Exercise brief - Could you set down the records below exactly as they are, with no pictures?
►
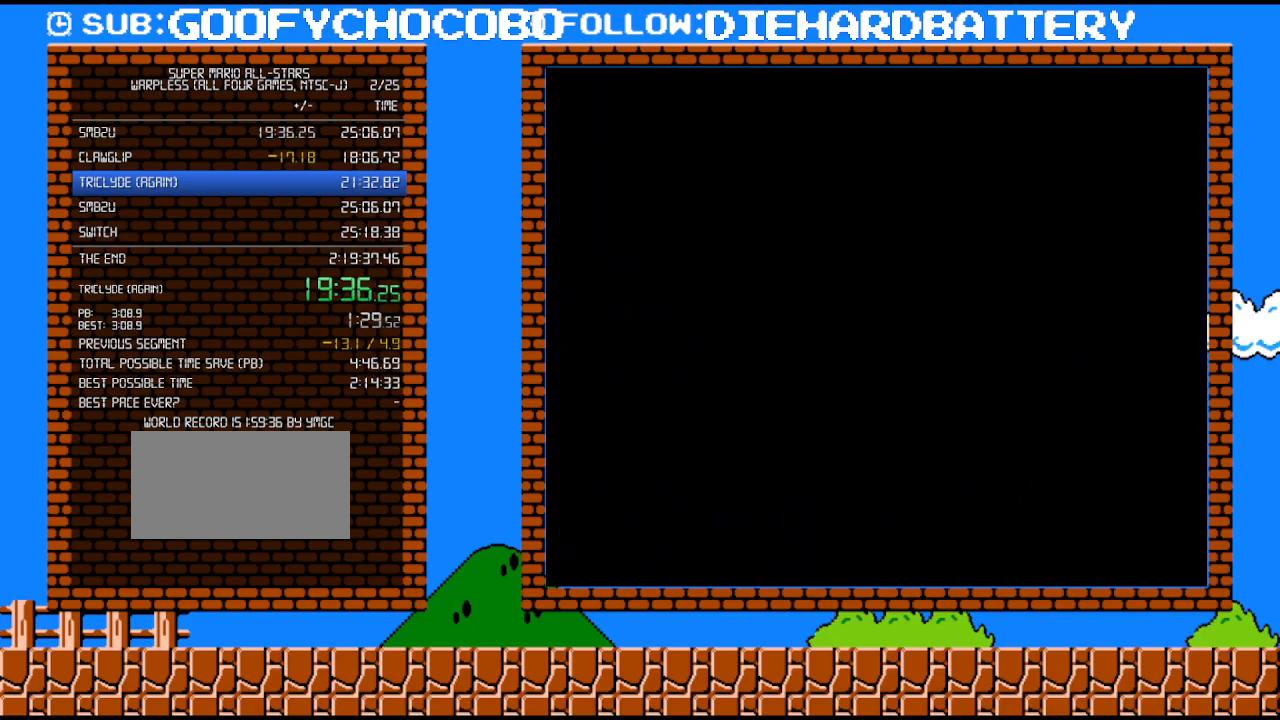
{"buttons": ["B"], "events": [[33, "B", "down"], [117, "B", "up"], [183, "B", "down"], [250, "B", "up"], [317, "B", "down"], [400, "B", "up"], [467, "B", "down"]]}
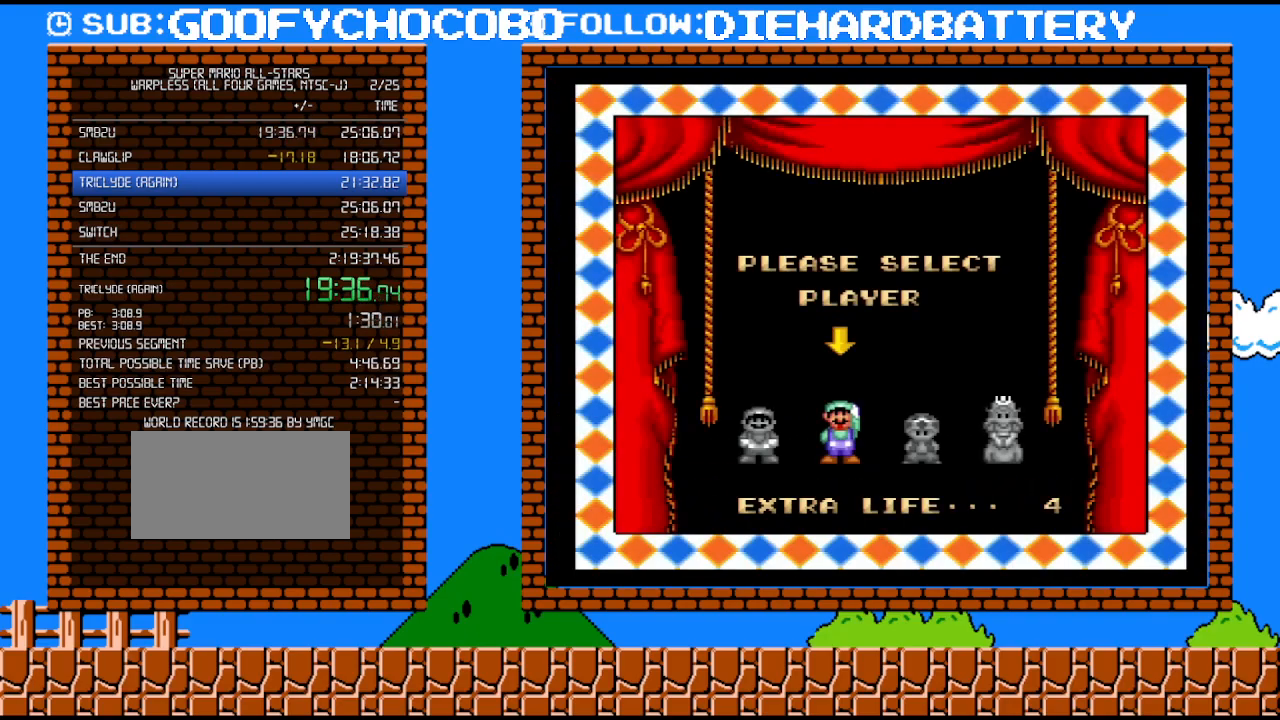
{"buttons": [], "events": [[67, "B", "up"], [117, "B", "down"], [217, "B", "up"], [367, "B", "down"], [500, "B", "up"]]}
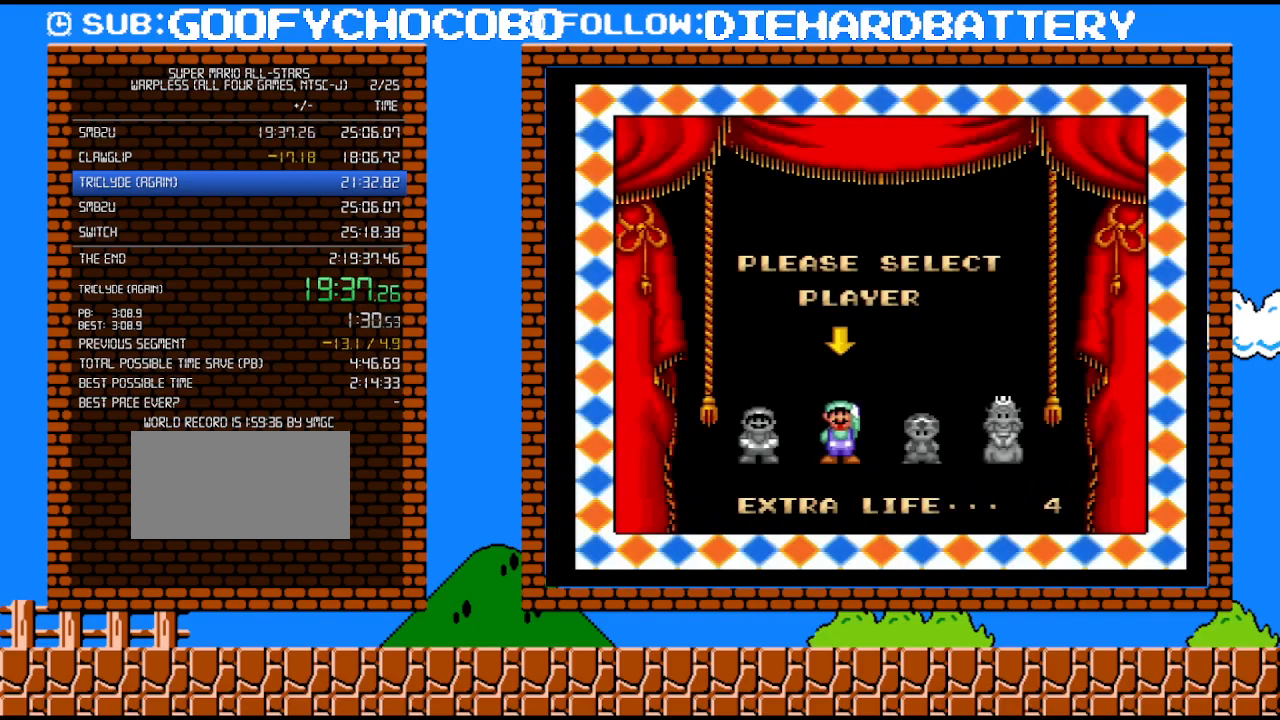
{"buttons": [], "events": [[117, "B", "down"], [250, "B", "up"], [317, "B", "down"], [467, "B", "up"]]}
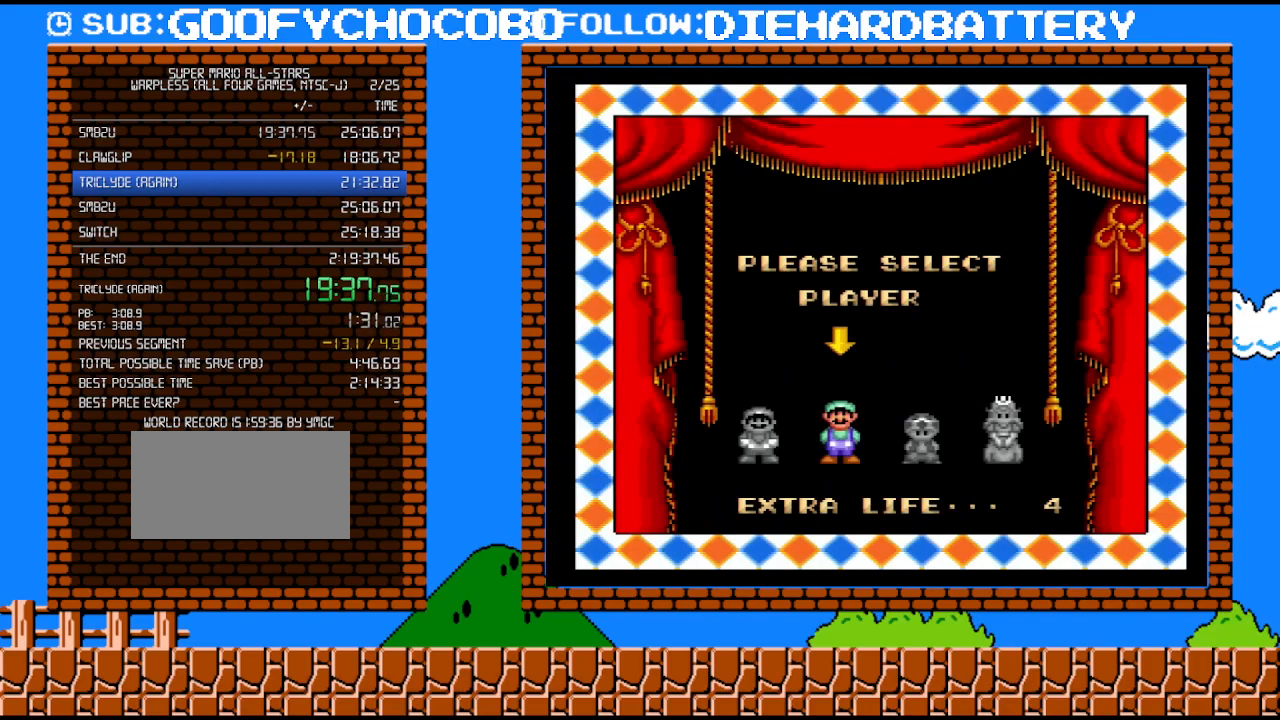
{"buttons": ["B"], "events": [[33, "B", "down"], [83, "B", "up"], [183, "B", "down"], [250, "B", "up"], [300, "B", "down"], [400, "B", "up"], [467, "B", "down"]]}
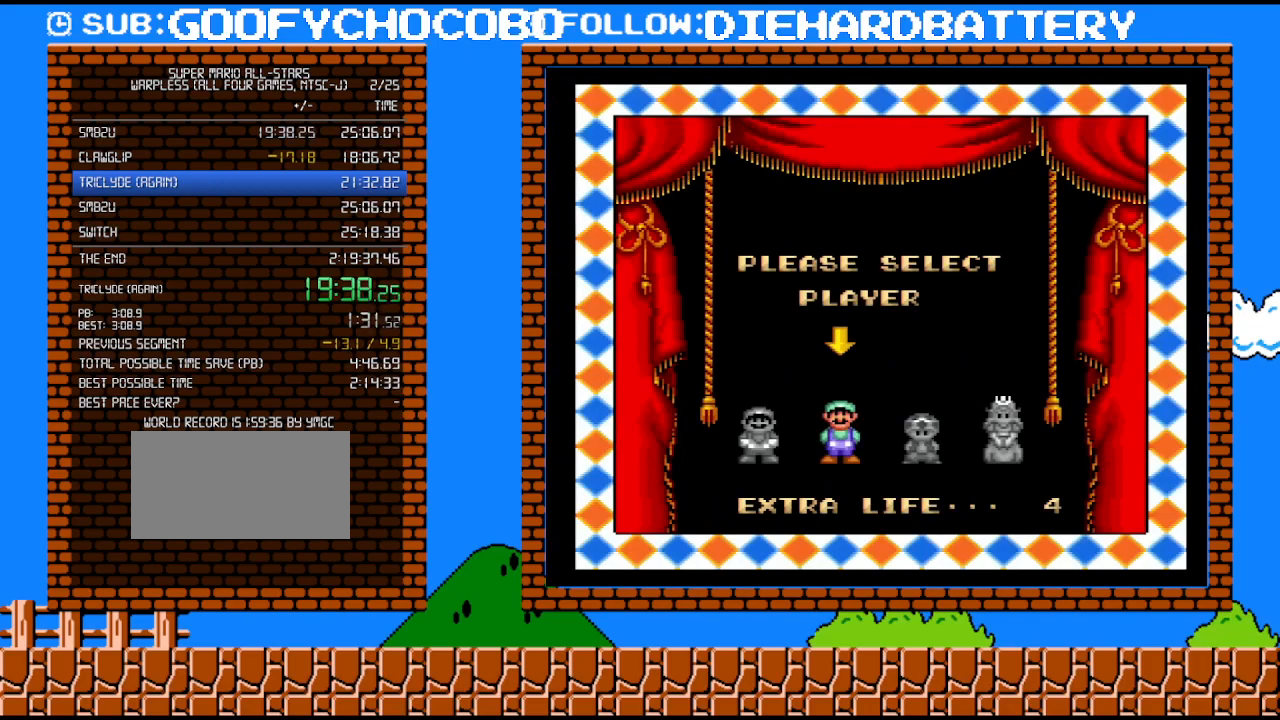
{"buttons": ["B"], "events": [[33, "B", "up"], [83, "B", "down"], [150, "B", "up"], [217, "B", "down"], [283, "B", "up"], [333, "B", "down"], [400, "B", "up"], [467, "B", "down"]]}
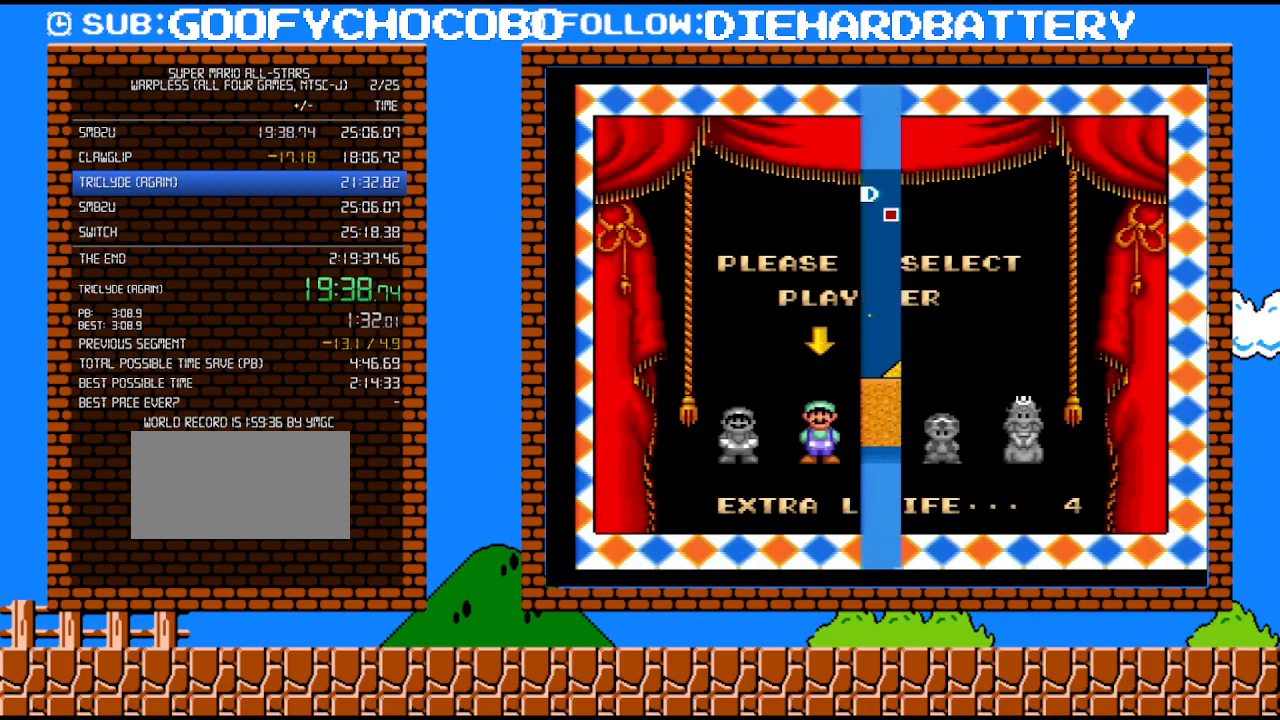
{"buttons": [], "events": [[33, "B", "up"], [100, "B", "down"], [150, "B", "up"], [217, "B", "down"], [283, "B", "up"], [333, "B", "down"], [400, "B", "up"]]}
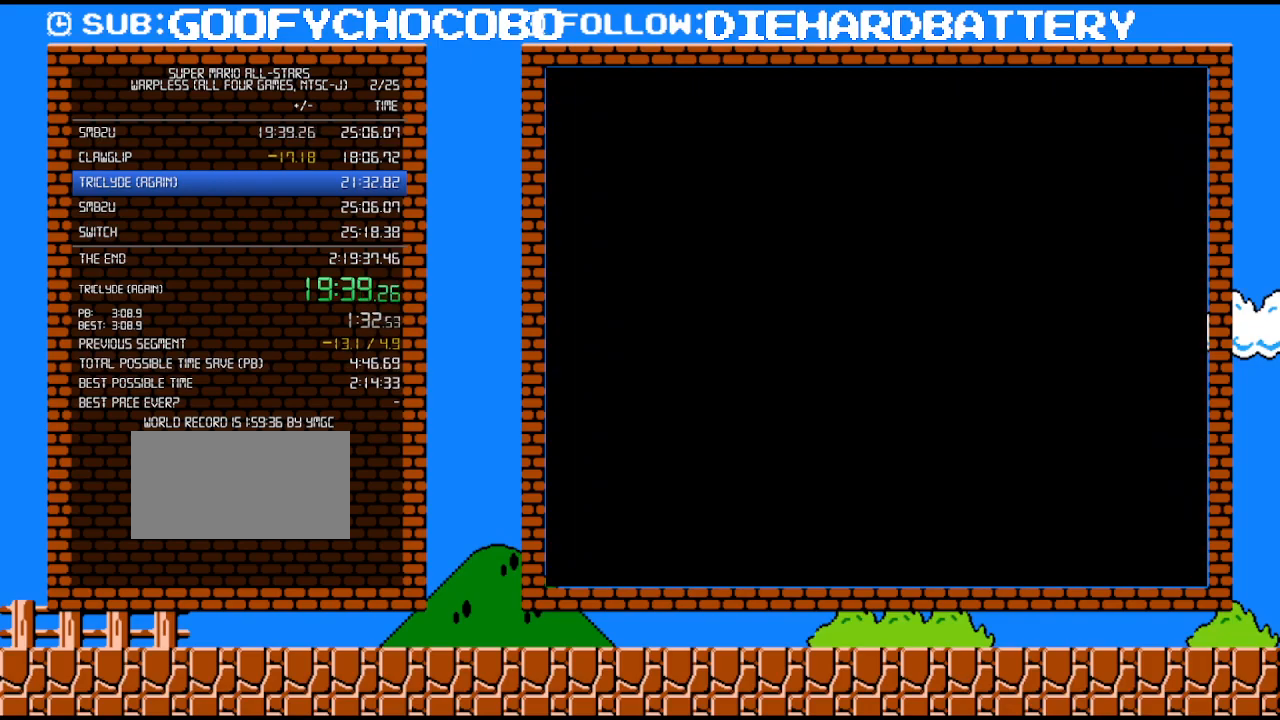
{"buttons": ["Y", "DPAD_RIGHT"], "events": [[117, "B", "down"], [183, "B", "up"], [217, "DPAD_RIGHT", "down"], [250, "Y", "down"]]}
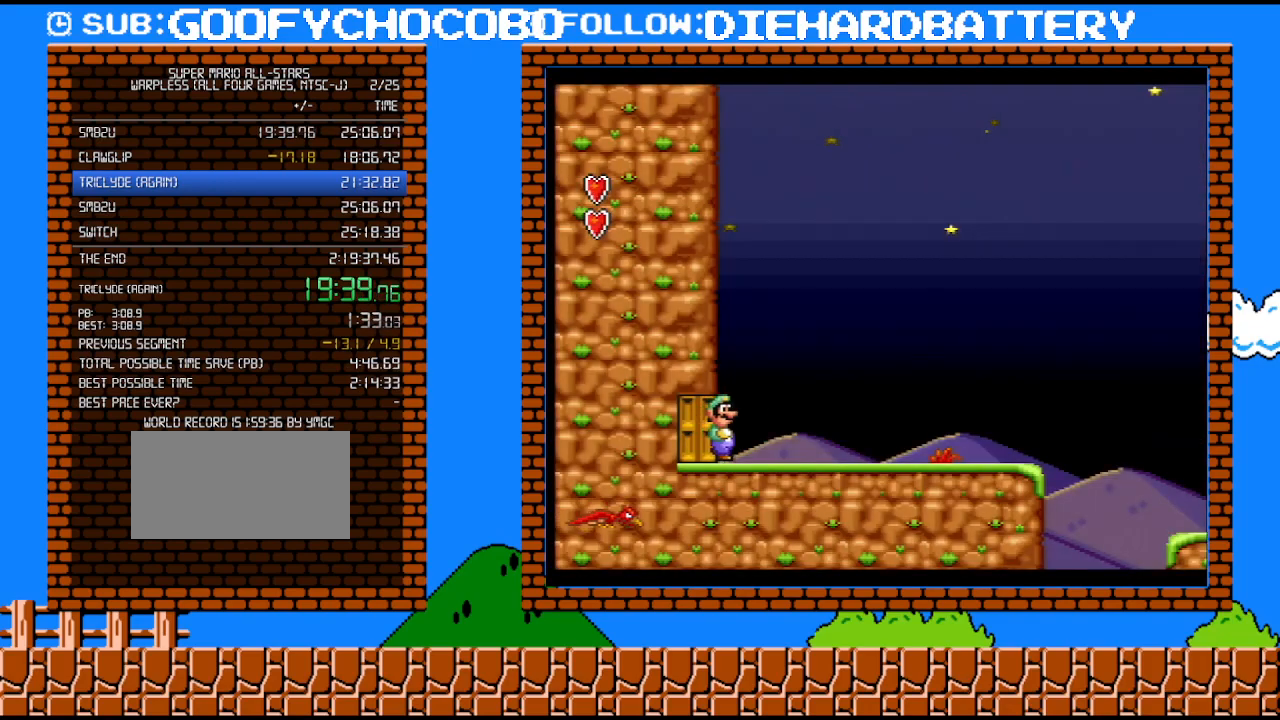
{"buttons": ["Y", "DPAD_RIGHT"], "events": []}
◄
Your solution -
{"buttons": ["B"], "events": [[33, "B", "down"], [117, "B", "up"], [183, "B", "down"], [250, "B", "up"], [317, "B", "down"], [400, "B", "up"], [467, "B", "down"]]}
{"buttons": [], "events": [[67, "B", "up"], [117, "B", "down"], [217, "B", "up"], [367, "B", "down"], [500, "B", "up"]]}
{"buttons": [], "events": [[117, "B", "down"], [250, "B", "up"], [317, "B", "down"], [467, "B", "up"]]}
{"buttons": ["B"], "events": [[33, "B", "down"], [83, "B", "up"], [183, "B", "down"], [250, "B", "up"], [300, "B", "down"], [400, "B", "up"], [467, "B", "down"]]}
{"buttons": ["B"], "events": [[33, "B", "up"], [83, "B", "down"], [150, "B", "up"], [217, "B", "down"], [283, "B", "up"], [333, "B", "down"], [400, "B", "up"], [467, "B", "down"]]}
{"buttons": [], "events": [[33, "B", "up"], [100, "B", "down"], [150, "B", "up"], [217, "B", "down"], [283, "B", "up"], [333, "B", "down"], [400, "B", "up"]]}
{"buttons": ["Y", "DPAD_RIGHT"], "events": [[117, "B", "down"], [183, "B", "up"], [217, "DPAD_RIGHT", "down"], [250, "Y", "down"]]}
{"buttons": ["Y", "DPAD_RIGHT"], "events": []}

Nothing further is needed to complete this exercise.